I am sure the veteran anglers surrounded themselves with others that lived close by so that they could get the scoop on what was going on, rather then the click of a button. 

Today the younger generation is spoiled with technology. Myself included. At the push of a button I can have all the info that I so desire. I will also say that just because this data is available, there are many that won't take the time to research it for themselves. It is my hope that with my How-To articles that I can help make others wanting to become self reliant and better anglers a path to do so. 

Like it or not, the days of not knowing stream flows before you leave the house are long gone. As I try to reiterate to many, it isn't about just learning flows as there is more that goes into knowing when, where and how to target steelhead. Stream gauge reading just allows an angler to target a specific river, they then have to take it upon themselves to know access spots, read water, know where fish tend to hold during the time of season, rigging, presentation, hooking and landing steelhead.

-KSU


----------



## FISHIN216 (Mar 18, 2009)

KSUFLASH said:


> I completely agree that online resources have made it easier for an angler willing to put the pieces of the puzzle together at home prior to heading out on the steelhead trip. I have asked old timers what they did when there was no internet. I knew the answer before even asking it, but always like to hear their point of view.
> 
> Back before cell phones even, it was very common for anglers to head to the stream only to find out they were not fishable. This made anglers have to learn quite a bit more about stream runoff, and how rivers would come down on their own. Their log books were their resource. They had to put alot of leg work into catching fish. I can appreciate that.
> 
> ...


Very true. but you can do all the research, and read all the books you want, etc. if you don't put in the time on the water it won't mean anything. 

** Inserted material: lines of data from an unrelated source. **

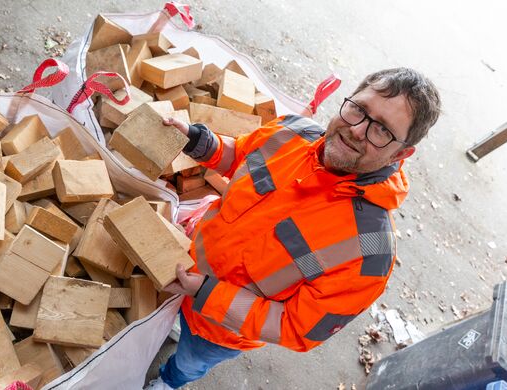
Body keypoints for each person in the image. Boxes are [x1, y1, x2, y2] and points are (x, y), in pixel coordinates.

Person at [145, 68, 441, 389]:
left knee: (189, 361)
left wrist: (204, 293)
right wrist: (198, 142)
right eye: (359, 109)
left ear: (402, 153)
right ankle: (177, 325)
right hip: (185, 264)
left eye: (382, 129)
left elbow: (295, 328)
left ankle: (168, 382)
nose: (357, 130)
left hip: (220, 331)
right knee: (169, 321)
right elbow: (240, 157)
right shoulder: (290, 132)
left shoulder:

Outdoor Hub mobile, the outdoor information engine


----------



## Fishman (Apr 5, 2004)

Great post KSU, looking forward to another season and learning from you seasoned vets. My goal this year is to catch at LEAST twice as many as last year.

That would be two fish, wish me luck!


----------



## KSUFLASH (Apr 14, 2004)

For those wondering, this weekend won't be in that prime numbers range....A weee bit high...haha!


----------



## FISHIN216 (Mar 18, 2009)

Ya but only EVERYWHERE

Outdoor Hub mobile, the outdoor information engine


----------



## fishin on the brain (Oct 4, 2011)

awsome thank you


----------



## steelheadBob (Jul 6, 2004)

I dont get it, can u give alittle more detail please......LOLOLOL


----------